In the end, a coherent development policy has to bring all of those different factors in line to decide which crises to help and how. 

"Media narratives also dictate how the world reacts to crises," Kwakkenbos explained. "They can in fact drown out the urgency and importance of crises which are further away from a reader or viewer's home."

Currently, the global media focus is very much on Russia's invasion of Ukraine and we've seen funding campaigns backed by actors or celebrities to raise money. Even private citizens around the world have been launching their own donation drives to support Ukraine.

Other parts of the world also in dire need of international aid but do not get this kind of attention. 

Watch video 06:51

Hunger in Yemen

So what can be done?

Finding solutions for crises that lack the attention that Ukraine is currently getting is difficult. Earlier this year, at a summit between the EU and the African Union, Brussels stressed that funding humanitarian needs in Africa was a priority. 

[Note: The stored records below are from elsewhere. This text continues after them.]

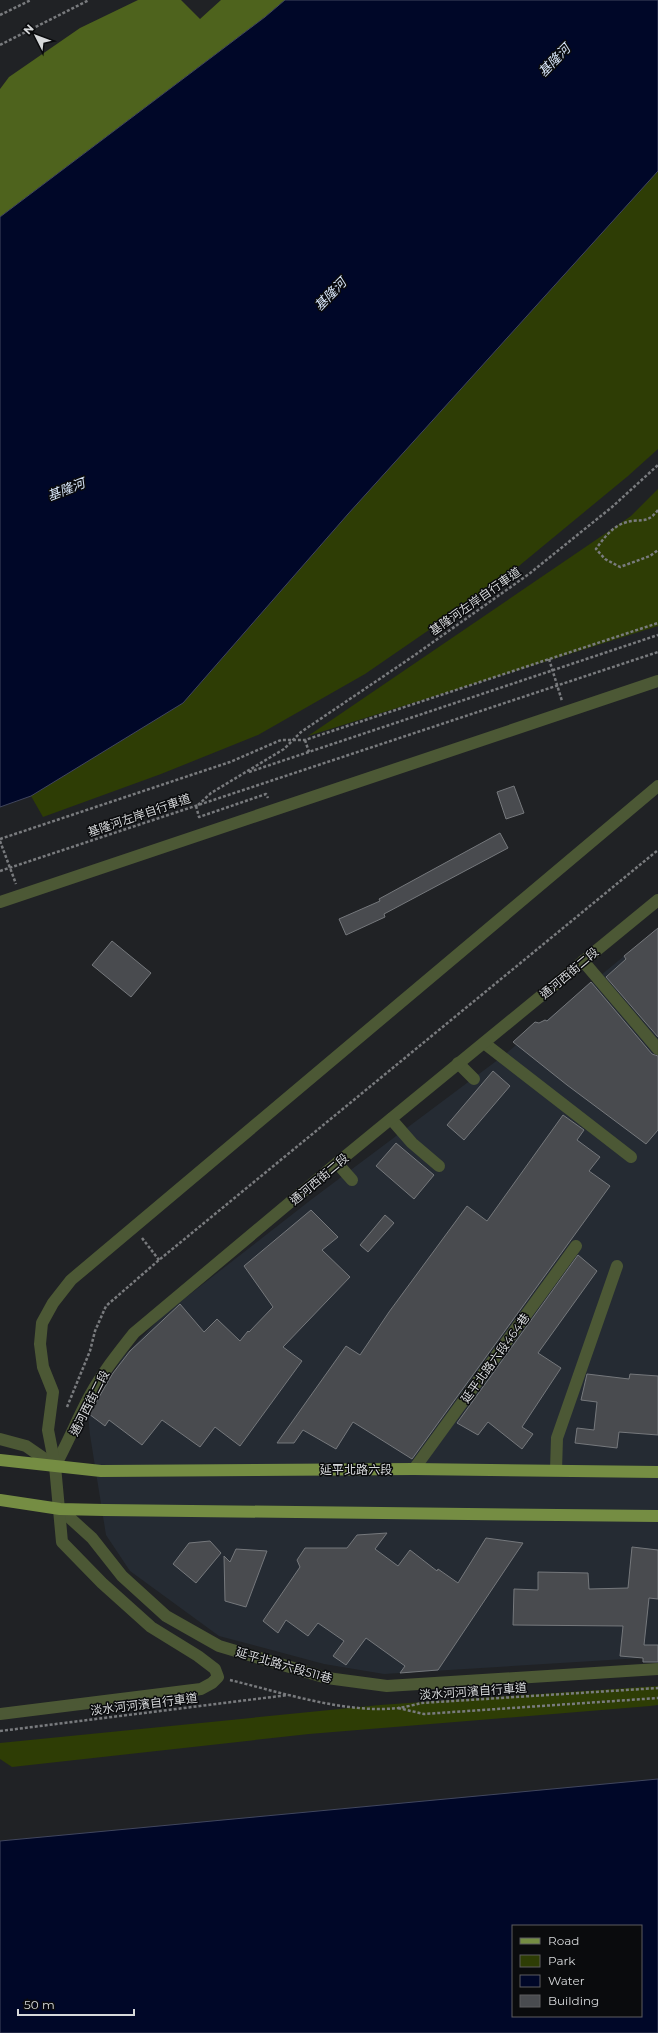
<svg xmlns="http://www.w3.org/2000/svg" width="658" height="2033" font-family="Montserrat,'Noto Sans TC',sans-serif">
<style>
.built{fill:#252b33}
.green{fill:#2e3d05}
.forest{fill:#4e631d}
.water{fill:#000728;stroke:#40465e;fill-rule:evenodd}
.building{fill:#494b4f;stroke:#75787c}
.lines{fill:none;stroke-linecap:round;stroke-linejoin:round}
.path{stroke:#797b7e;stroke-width:2.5;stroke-dasharray:3 2;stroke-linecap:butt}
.minor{stroke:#4c5835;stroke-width:12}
.major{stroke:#758d43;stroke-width:12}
.labels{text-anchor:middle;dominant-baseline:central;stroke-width:3;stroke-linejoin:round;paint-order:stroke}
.street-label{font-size:12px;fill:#d7d9db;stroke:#0a0b0d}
.water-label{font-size:13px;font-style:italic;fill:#d6e3f7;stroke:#0a0b0d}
</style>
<rect width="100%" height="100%" fill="#202225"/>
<path class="built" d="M658,928V1657L384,1674L324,1664L219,1636L130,1571L106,1535L90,1435L88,1414L122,1358L162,1316L312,1199L503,1056Z"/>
<g class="green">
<path d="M658,171V449L628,476L503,579L365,674L258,735L161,774L43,817L31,796L183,703L348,514Z"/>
<path d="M658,489V626L308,736L631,516Z"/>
<path d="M658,1686V1705L650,1706L309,1734L12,1767L0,1759V1743L380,1705Z"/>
</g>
<path class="forest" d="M138,0H181L200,19L221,0H285L265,17L0,217V89L9,77L80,28Z"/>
<g class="water">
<path d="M285,0H658V171L348,514L183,703L31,796L0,807V217L265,17Z"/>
<path d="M658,1779V2033H0V1841ZM513,1926H641V2016H513Z"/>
</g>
<g class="building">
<path d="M514,786L524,813L506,819L497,792Z"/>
<path d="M500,833L508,848L384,914L385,917L346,935L339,919L380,901L379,899Z"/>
<path d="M658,928V1037L606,977L626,959L624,956Z"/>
<path d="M112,941L151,973L131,997L92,965Z"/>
<path d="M591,982L652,1054L658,1056V1130L646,1144L567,1085L513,1042L535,1022L539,1023L545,1020L547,1021Z"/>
<path d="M493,1071L510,1086L464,1140L447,1125Z"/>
<path d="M563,1115L584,1130L577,1140L600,1157L589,1171L610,1186L412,1459L353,1422L336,1449L303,1430L294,1443H277L346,1346L360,1355L389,1312L467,1206L487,1221Z"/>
<path d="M396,1143L434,1175L414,1199L376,1166Z"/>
<path d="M311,1210L338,1237L322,1250L350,1277L283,1347L302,1361L240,1446L215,1427L200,1447L162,1420L142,1445L109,1420L105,1426L89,1414L113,1373L130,1351L180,1304L204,1332L217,1319L240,1341L248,1331L249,1332L273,1307L244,1266Z"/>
<path d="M385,1215L394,1223L368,1252L360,1245Z"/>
<path d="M578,1255L597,1271L538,1353L561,1368L522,1427L533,1434L522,1449L488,1422L478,1435L457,1423Z"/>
<path d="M587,1374L629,1379L630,1374L658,1376V1435L619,1432L617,1448L575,1443L577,1428L594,1430L597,1402L581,1400Z"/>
<path d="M387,1533L375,1549L398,1566L410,1550L437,1571L438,1569L458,1583L486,1538L523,1543L438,1670L400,1673L405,1666L366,1638L346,1665L333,1656L344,1641L318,1623L308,1636L286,1620L278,1633L263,1621L300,1567L297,1560L305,1548H347L357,1535Z"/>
<path d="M210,1541L221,1553L196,1583L173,1564L189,1543Z"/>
<path d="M632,1547L658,1550V1599L649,1598L644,1645H658V1662H643V1658L620,1656L623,1626L513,1625L514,1589L538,1590V1572L588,1573L589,1589L628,1588Z"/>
<path d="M236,1549L267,1551L246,1607L225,1601L224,1556L230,1562Z"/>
</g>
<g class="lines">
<g class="path">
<path d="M0,15L31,0"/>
<path d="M0,45L89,0"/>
<path d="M658,510C646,526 639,517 624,523C612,527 603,539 596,549L605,559L620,567L650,556L658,550"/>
<path d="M549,659L562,701"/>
<path d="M305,740L309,752"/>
<path d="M249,772L658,635"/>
<path d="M198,805L211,793L284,749L301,732L412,657L529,574L612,507L658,465"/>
<path d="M196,806L199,817L266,794L268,798"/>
<path d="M0,839L230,762L281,740H305L658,623"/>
<path d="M0,841L16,884"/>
<path d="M0,871L658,652"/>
<path d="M142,1238L159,1260"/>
<path d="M67,1407L90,1351L95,1331L106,1306L159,1260L658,850"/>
<path d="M230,1680C280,1692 346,1714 398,1708C405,1707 414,1705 421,1703L658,1688"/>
<path d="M398,1708L424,1714L658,1698"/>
<path d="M0,1731L288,1695"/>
</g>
<g class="minor">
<path d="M0,902L658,681"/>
<path d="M583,961L658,1049"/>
<path d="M484,1043L631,1157"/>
<path d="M458,1063L474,1079"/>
<path d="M391,1119L412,1143L439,1166"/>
<path d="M337,1163L352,1180"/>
<path d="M0,1439L26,1446L55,1466"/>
<path d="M55,1466C66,1446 75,1425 85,1405C98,1378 116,1356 134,1333L337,1163L658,900"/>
<path d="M414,1469L576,1246"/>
<path d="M556,1470L557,1438L617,1266"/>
<path d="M60,1509L92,1538L122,1576L166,1616L219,1646L327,1678L387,1686L658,1669"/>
<path d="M0,1714L201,1689L212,1683L218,1677L215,1669L198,1656L151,1627L102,1583L62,1542L55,1466L48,1430L53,1392L43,1367L40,1344L42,1323L53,1303L71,1280L658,786"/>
</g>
<g class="major">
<path d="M0,1460L101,1471L414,1469L658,1472"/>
<path d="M0,1500L60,1509L104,1510L658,1516"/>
</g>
</g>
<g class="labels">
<g class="street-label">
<text transform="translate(475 601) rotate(-35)">基隆河左岸自行車道</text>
<text transform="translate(139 815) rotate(-19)">基隆河左岸自行車道</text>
<text transform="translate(569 973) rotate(-40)">通河西街二段</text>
<text transform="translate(319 1179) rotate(-40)">通河西街二段</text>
<text transform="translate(495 1358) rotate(-54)">延平北路六段464巷</text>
<text transform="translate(89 1403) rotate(-63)">通河西街二段</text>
<text x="356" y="1469">延平北路六段</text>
<text transform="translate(284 1665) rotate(16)">延平北路六段511巷</text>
<text transform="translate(473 1691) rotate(-4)">淡水河河濱自行車道</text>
<text transform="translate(144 1704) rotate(-7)">淡水河河濱自行車道</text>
</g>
<g class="water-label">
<text transform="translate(554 60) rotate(-46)">基隆河</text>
<text transform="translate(330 294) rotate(-46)">基隆河</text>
<text transform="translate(66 489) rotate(-21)">基隆河</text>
</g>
</g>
<rect x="512" y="1925" width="130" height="92" fill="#0a0b0d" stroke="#5c5d5f"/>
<rect x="520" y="1938" width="20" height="6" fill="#758d43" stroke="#5c5d5f"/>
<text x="548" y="1945" font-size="12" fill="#d7d9db">Road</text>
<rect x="520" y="1955" width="20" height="12" fill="#2e3d05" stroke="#5c5d5f"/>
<text x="548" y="1965" font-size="12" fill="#d7d9db">Park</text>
<rect x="520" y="1975" width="20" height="12" fill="#000728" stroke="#5c5d5f"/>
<text x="548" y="1985" font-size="12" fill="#d7d9db">Water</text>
<rect x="520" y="1995" width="20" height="12" fill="#494b4f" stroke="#5c5d5f"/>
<text x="548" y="2005" font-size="12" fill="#d7d9db">Building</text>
<g transform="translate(36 36) rotate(312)" stroke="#0a0b0d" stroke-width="3" paint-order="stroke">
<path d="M0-3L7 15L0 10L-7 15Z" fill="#d7d9db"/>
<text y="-6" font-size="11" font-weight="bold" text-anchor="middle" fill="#d7d9db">N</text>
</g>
<path d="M18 2009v6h116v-6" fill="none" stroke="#d7d9db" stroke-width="2"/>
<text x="24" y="2009" font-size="12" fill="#d7d9db" stroke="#0a0b0d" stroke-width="3" paint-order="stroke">50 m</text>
</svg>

"The war in Ukraine has changed this," Kwakkenbos said. 

He's also suspicious of the EU's ambition to shift from the concept of development aid to one of a more equal partnership between rich Western donor countries and poorer countries that need help.

"This is nonsense. As long as you have one side with the cash and the other side asking for the cash, there will always be an unequal partnership between countries." But he agrees that in principle, "a shift from charity to a notion of justice" would be an important step. But what this can realistically look like is difficult to say.

When it comes to the immediate outlook for the coming months, Bram Frouws simply urges NGOs not to shift staff and resources all too quickly to Ukraine, pulling them out of other regions that simply don't get enough international attention.

"Relocating staff might be a good thing to temporarily boost the emergency response but agencies should be careful not to take the best staff away from other places where they might be needed."